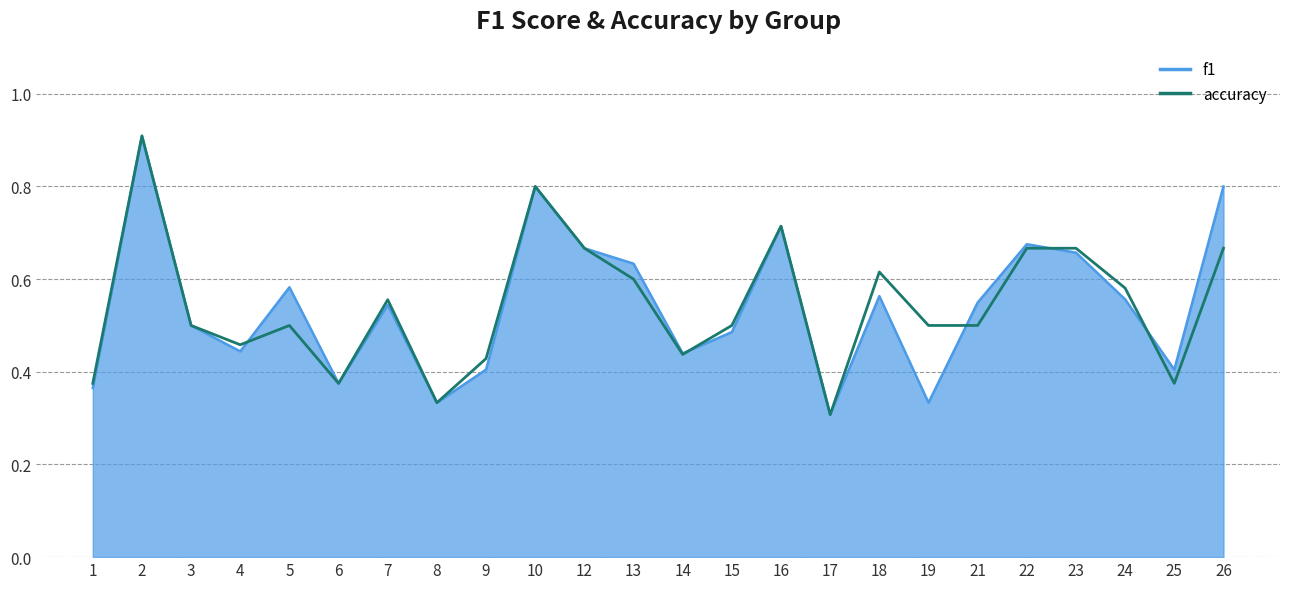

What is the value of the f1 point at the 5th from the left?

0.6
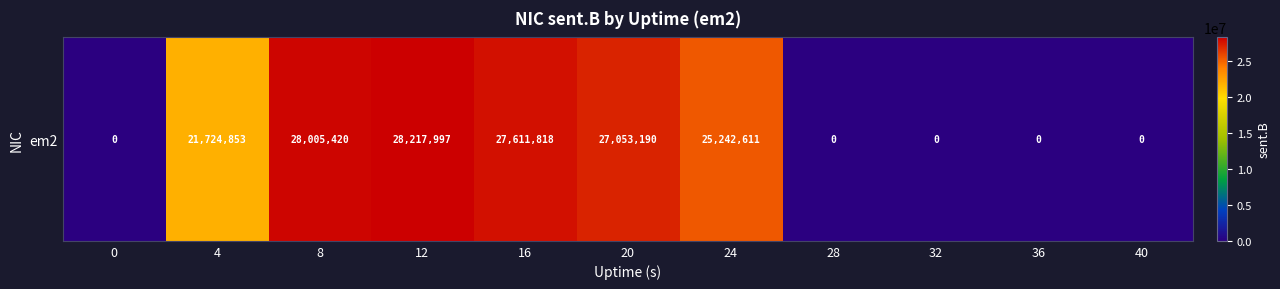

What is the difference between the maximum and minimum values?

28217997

========

Could you render every line of the records above as a Markdown table with the columns "Row" and "Line", numbering the rows and skipping blank lines? Leave the pictures out of the table.

Result
| Row | Line |
|---|---|
| 1 | What is the value of the f1 point at the 5th from the left? |
| 2 | 0.6 |
| 3 | What is the difference between the maximum and minimum values? |
| 4 | 28217997 |